**Исходный текст**
━━━━━━━━━━
Как рассказывает Томас Мур, Байрон «столкнулся
с разочарованиями на самом пороге жизни»: мать —
взбалмошная и капризная, в смягчающем влиянии
сестры ему было отказано. Мур говорит, что мальчик
был лишен утешений, которые могли бы умерить
высокий накал его чувств и «освободить их от
бурных стремнин и водопадов». Однако те же самые
«стремнины и водопады» характеризуют и предков
Байрона как по мужской, так и по женской линии.

Байроны, упомянутые в «книге судного дня», это
де Бурэны Нормандские, вассалы Вильгельма Завоевателя,
получившие титул и земли в Ноттингемшире,
Дербишире и Ланкашире за доблесть в битвах на
суше и на море. В 1573 году Джон Байрон из колуика
купил за 810 фунтов у Генриха VIII Ньюстедское
аббатство в Ноттингемшире — дом, церковь, монастырь
на трех тысячах акров земли — и лет через
шесть был посвящен в рыцари Елизаветой I. Он переделал
Ньюстед с размахом, по своему вкусу, приспособив
его для светских нужд, даже разместил там
театральную труппу. Ко времени рождения Байрона
его двоюродный дедушка, известный по прозвищу
Злобный Лорд, жил в уединении в Ньюстеде, своем
фамильном гнезде. Когда-то человек буйный, он
под гнетом жизненных невзгод стал затворником.
Построив причудливый замок и каменные укрепления
на озере, по которому плавали игрушечные корабли,
он разыгрывал там морские баталии со своим
доверенным слугой Джо Марри, присвоив тому
звание второго по старшинству командира; о том же
Марри ходил слух, что он научил говорить с собой
живущих за камином сверчков.

В 1765 году в Лондоне, в таверне на Пэлл-Мэлл
состоялась встреча ноттингемширских сквайров и
знати, многие из которых были связаны родственными
узами. Злобный Лорд и его кузен Уильям Чаворт
затеяли спор о том, как лучше подвешивать
дичь; взаимное ожесточение зашло столь далеко, что
мужчины перешли в верхнюю комнату, где при свете
единственной свечи Злобный Лорд проткнул шпагой
живот своего оппонента. После недолгого заключения
в Тауэре за убийство он был помилован его друзьями
пэрами и освобожден после уплаты скромного
штрафа. Злобный Лорд возвратился в Ньюстед
и становился все более несносным; жена покинула
его. Он обрюхатил одну из служанок, которая называла
себя леди Бетти. Его сын и наследник Уильям
должен был жениться также на наследнице, но
вместо этого сбежал со своей двоюродной сестрой.
В отместку Злобный Лорд велел вырубить большую
дубовую рощу, а две тысячи оленей, обитавших в
его лесах, были зарезаны и проданы на мэнсфилдском
рынке за гроши. В последнем приступе мстительности
он заложил свои права на угольные шахты
в Рочдейле, лишив дохода всех будущих наследников.
И все же Байрон гордился благородством своего
происхождения, забывая добавить, что многие из
его родни были скотами и проходимцами, по временам
впадавшими в помешательство и, как выразился
Томас Мур, постоянно страдавшими от «вторжения
в их жизнь финансовых затруднений».
━━━━━━━━━━
**Перечень записей**
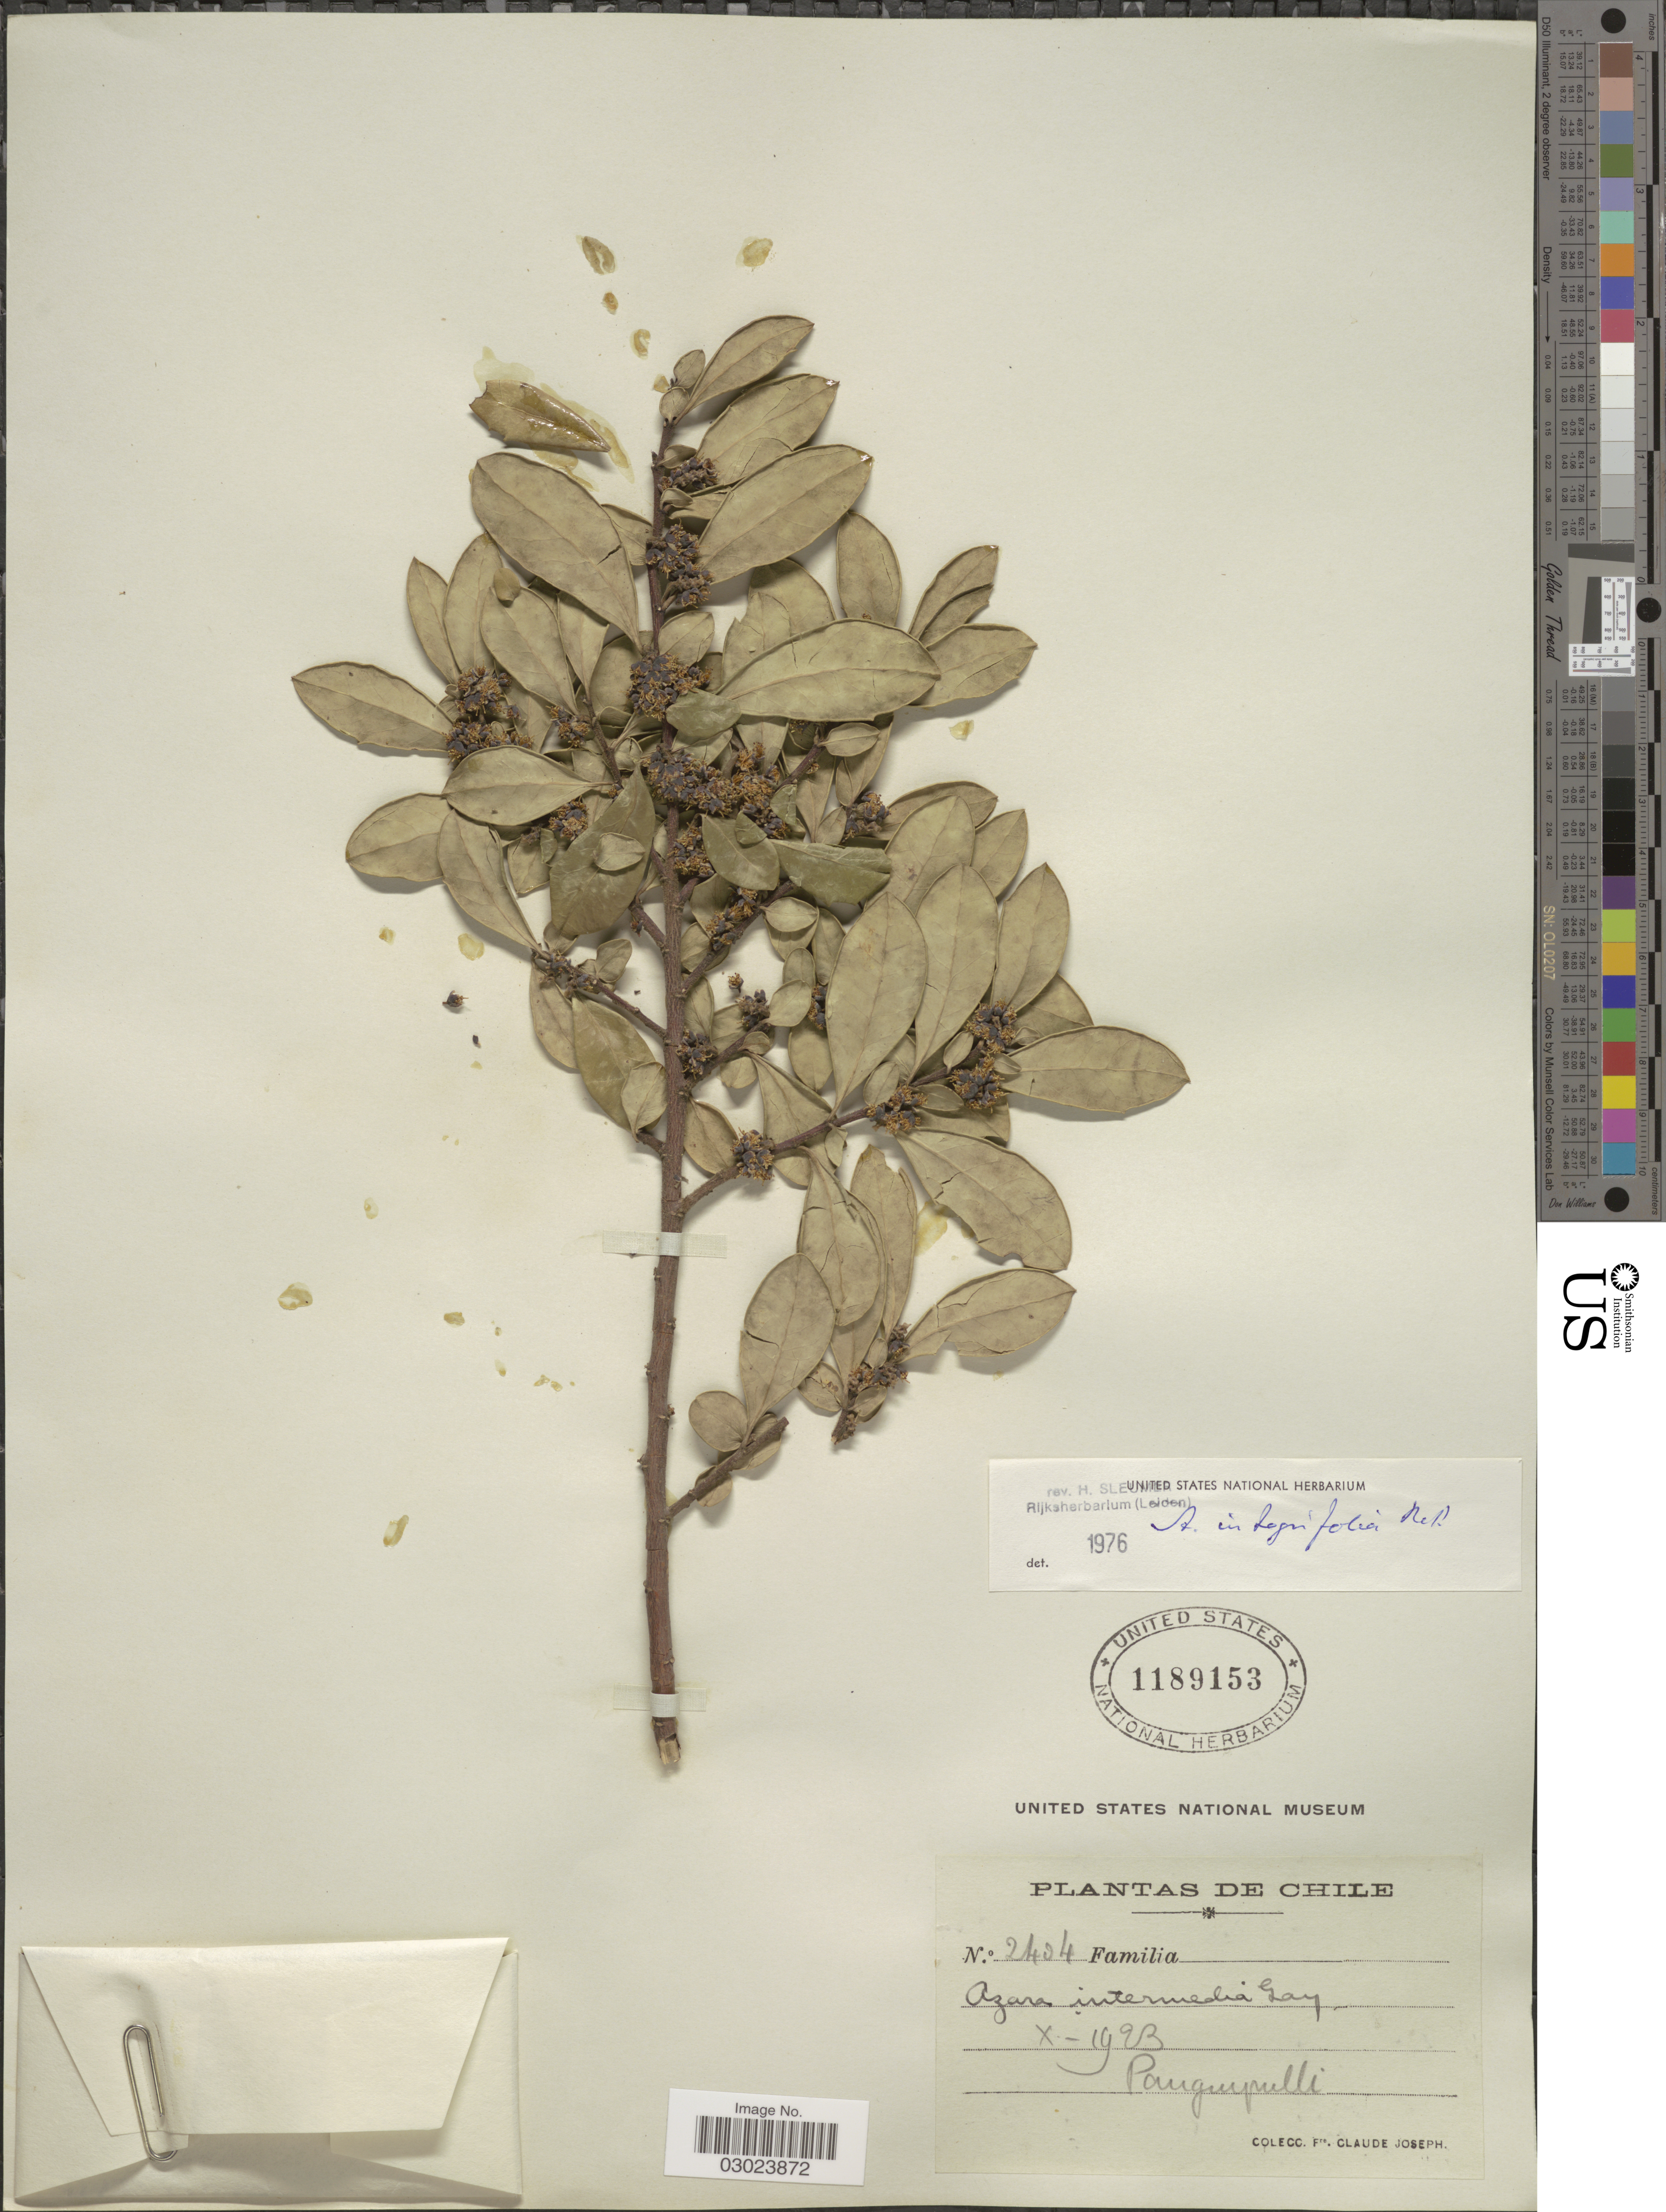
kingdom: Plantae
━━━━━━━━━━
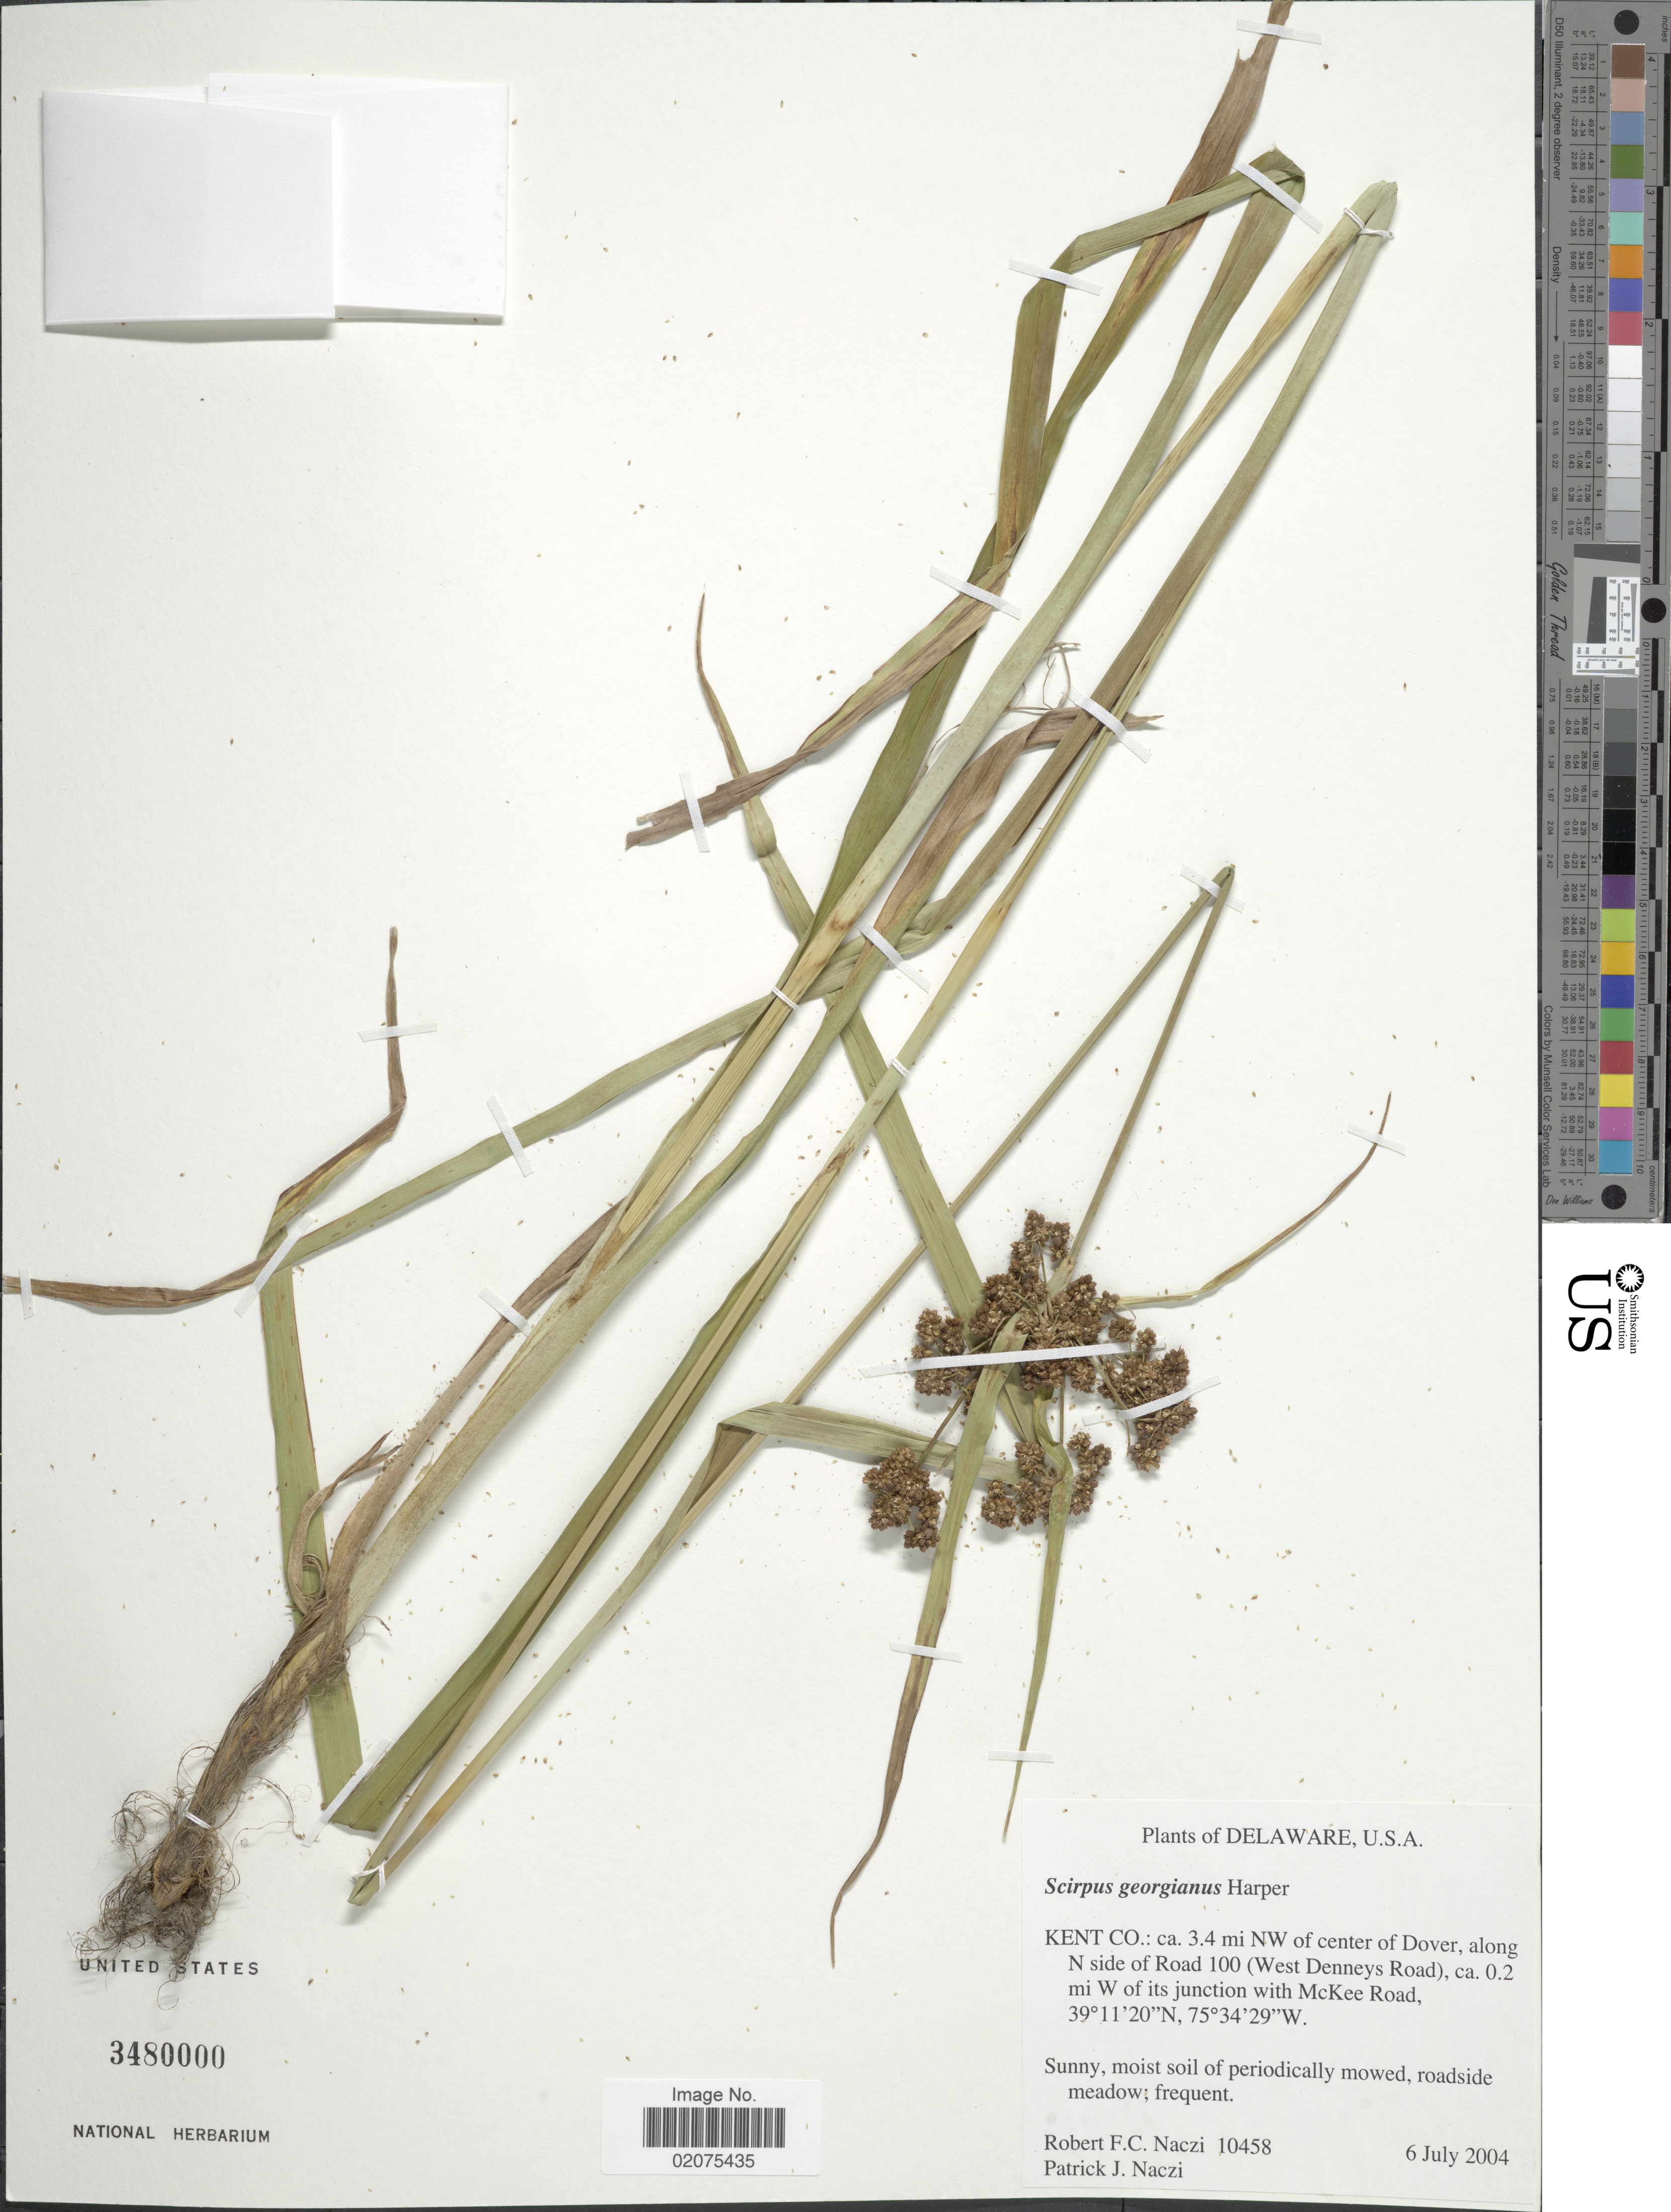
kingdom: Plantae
━━━━━━━━━━
**Задание A**
Изложите в двух предложениях исходный текст о предках Байрона.
**Задание B**
О чем, согласно исходному тексту, спорили Злобный Лорд и Уильям Чаворт в таверне на Пэлл-Мэлл?
**Задание C**
Допишите следующую часть исходного текста о предках Байрона, начиная сразу после его последнего предложения.
Записи не имеют никакого отношения к исходному тексту.

**Ответ A**
По словам Томаса Мура, Байрон с детства был лишен смягчающих влияний, однако тот же бурный нрав отличал и его предков по мужской и женской линии. Род Байронов восходит к нормандским вассалам Вильгельма Завоевателя, а двоюродный дедушка поэта, Злобный Лорд, заколол шпагой своего кузена Уильяма Чаворта и позднее в отместку сыну вырубил дубовую рощу и лишил будущих наследников дохода от угольных шахт.

**Ответ B**
Они спорили о том, как лучше подвешивать дичь.

**Ответ C**
В августе, когда Шальной Джек не вернулся, чтобы
дополнить семейный портрет, кэтрин с маленьким
сыном отправилась в почтовой карете в Абердин,
где ей вновь пришлось снимать комнаты над
магазином. Ее муж появлялся время от времени
лишь для того, чтобы тянуть деньги из женщины,
чей доход теперь уменьшился до 150 фунтов в год.
Отвратительные скандалы, которые сопровождали
его появление и которые, как утверждает Байрон,
он помнил, не оставили у ребенка, по его собственному
выражению, «вкуса к семейной жизни».

В Абердине жизнь матери и ребенка была спартанской
и довольно неспокойной. Кэтрин, склонная
к крайностям, переходила от неуемной любви к
приступам гнева; сын, с его необузданным нравом
платил ей той же монетой. Соседи рассказывали,
что миссис Байрон нередко бранила сына, называла
его «хромуша», а через пять минут утешала поцелуями.
Он со своей стороны развлекался тем, что
во время церковной службы втыкал булавки в пухлые
руки матери. Он не желал подчиняться. В шотландском
пледе сине-зеленых тонов — цвета Гордонов
— Байрон разъезжал на пони с хлыстом в
руках и, если кто-то смеялся над его хромотой, пускал
хлыст в ход и приговаривал: «Не смей так говорить!»

Шальной Джек писал из Франции сестре, которая
была и его любовницей, умоляя ее «приехать
ради Христа», так как у него нет ни крова, ни прислуги,
а питаться приходится объедками. В августе
1791 года в Валансьене он умер от чахотки, продиктовав
двум нотариусам завещание, в котором оставлял
своего трехлетнего сына ответственным за его
долги и расходы на похороны. Кэтрин ухитрилась
их оплатить, заняв более тысячи фунтов под наследство,
которое должна была получить после смерти
своей бабки. Когда она узнала о смерти мужа, ее
вопли были слышны по всей Брод-стрит: глубина
ее скорби «граничила с помрачением рассудка». В
довольно напыщенном письме, адресованном золовке,
к которой она обращалась «моя дорогая сударыня», Ктрин, описав свою безмерную печаль,
попросила прядь волос покойного мужа в память о
том времени, когда она и ее «милый Джонни» любили
друг друга.

В пять с половиной лет Байрон стал настолько неуправляем,
что Кэтрин отдала его в школу в надежде,
что там мальчика приучат к паслушанию. Отчуждение
в семье, скандалы, обращение «хромое отродье»
в устах матери, частые наказания — все это оставило
столь глубокий след в его памяти, что много лет
спустя в драме Байрона «Преображенный урод» мать
называет сына, горбуна Арнольда, демоном и ночным
кошмаром, когда тот молит ее не убивать свое
дитя из ненависти к его отталкивающей внешности.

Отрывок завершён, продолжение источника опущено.